The return date was set for the summer of 1967 and I must say it was not easy bidding farewell to so many friends that made our stay memorable to say the least. Television shows, movies, music and trends of the 50s and 60s came back with me. But it was time to immerse myself in Ecuador in every way possible, while validating my high school diploma, taking entry tests for college and even brushing up on my Spanish in an effort to vanish my subtle English accent. And I needed to find a job, which came about without even trying. A cousin of mine found me a job as a tour guide at one of the largest inbound tour companies at the time. So, I was pretty much juggling my time between school, Ecuadorian ambience, culture and life-style, as well as work. It was a crazy five-year transition in which my major, Agricultural Engineering, introduced me to the most remote and beautiful regions that I gradually started to share with my American tourist guests. In addition, my having lived so many years in the States granted me the unique opportunity to better understand the American mindset and, most importantly, give back to my guests the countless episodes of friendship and support during those two decades of my life. This is without a doubt the reason why to this day tourism is my passion, where initially the uniqueness of a new destination is only enhanced by having guests realize that the world has more things in common that bring us together. Tourism promotes peace and understanding, generates income directly to all those involved (in Ecuador, 1 out of every 7 people are engaged in some facet of tourism) and helps us appreciate foreign visitors who in turn can open up our eyes to the uniqueness of our country. Soon enough, I was baptized by my classmates with the nickname of “one dollar”, then a rather rare currency in Ecuador.

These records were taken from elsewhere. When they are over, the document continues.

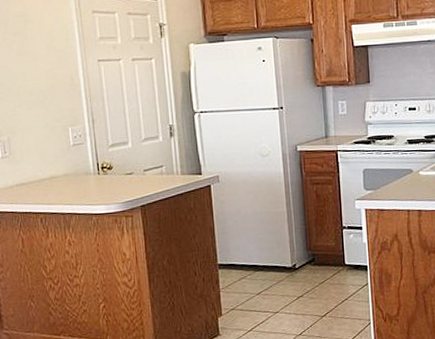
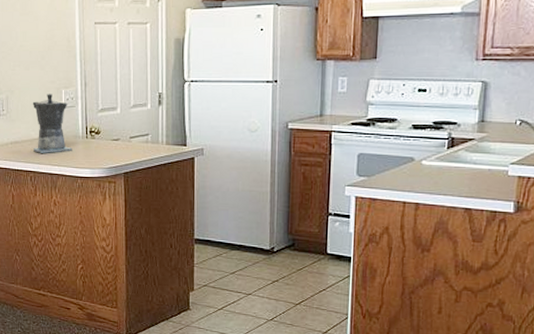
coffee maker: none [37,132,84,193] -> present [32,94,72,153]

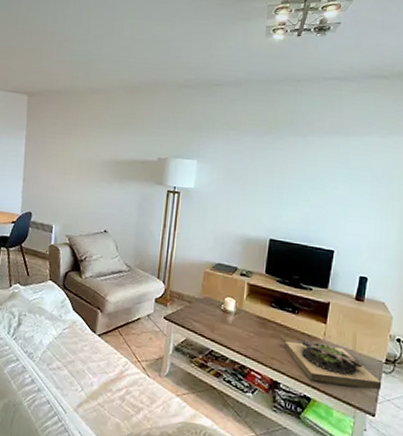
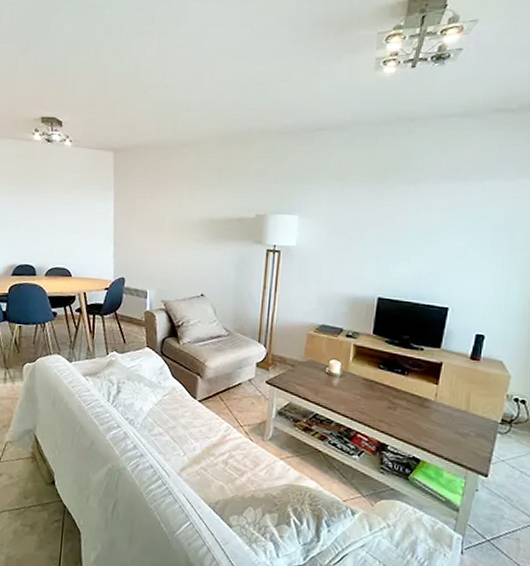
succulent planter: present [284,339,382,390] -> none [392,401,497,450]

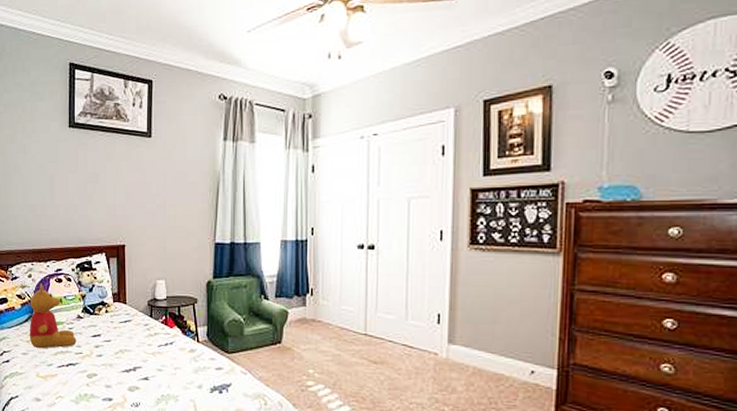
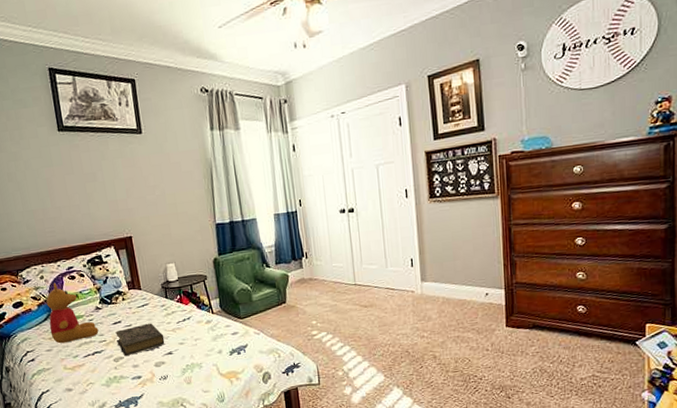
book: none [93,341,143,374] -> present [115,323,165,357]

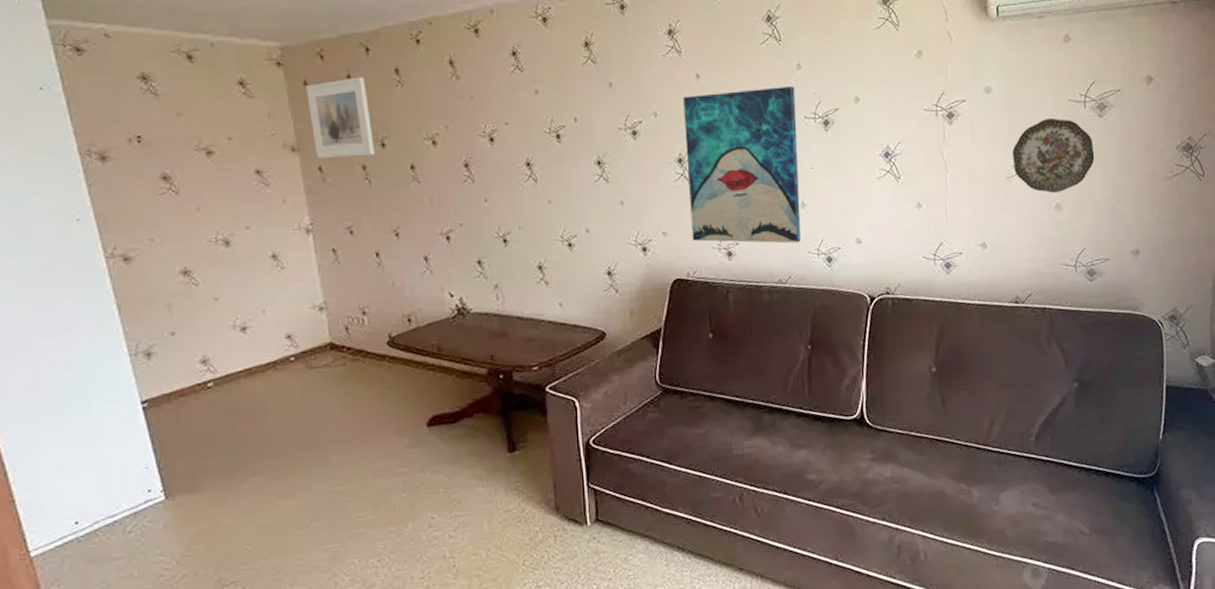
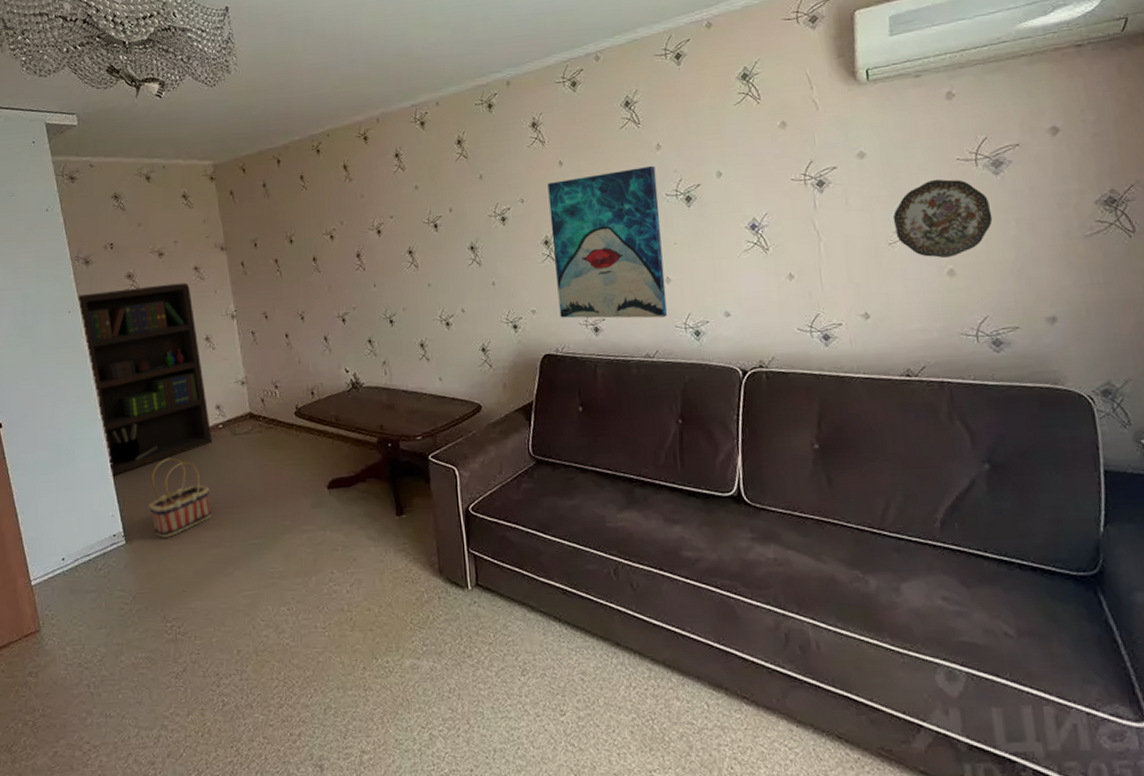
bookcase: none [92,188,282,421] -> present [79,282,213,477]
basket: none [196,397,281,490] -> present [149,458,211,538]
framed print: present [306,77,375,159] -> none [232,184,284,256]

Today, I still consider myself an expat from NYC that “moved” to Ecuador and stayed. With our Galapagos Islands, beautiful Pacific beaches, towering snowcaps over ever-green fields and the mysterious Amazon basin, who could ask for more? Additionally, when it’s time for me to retire (which is still some time from now in my agenda), I don’t have to go anywhere. I am already here, in fabulous Ecuador!
*Oswaldo Muñoz is the founder and CEO of Nuevo Mundo Expeditions. This is the first post in the Anniversary series.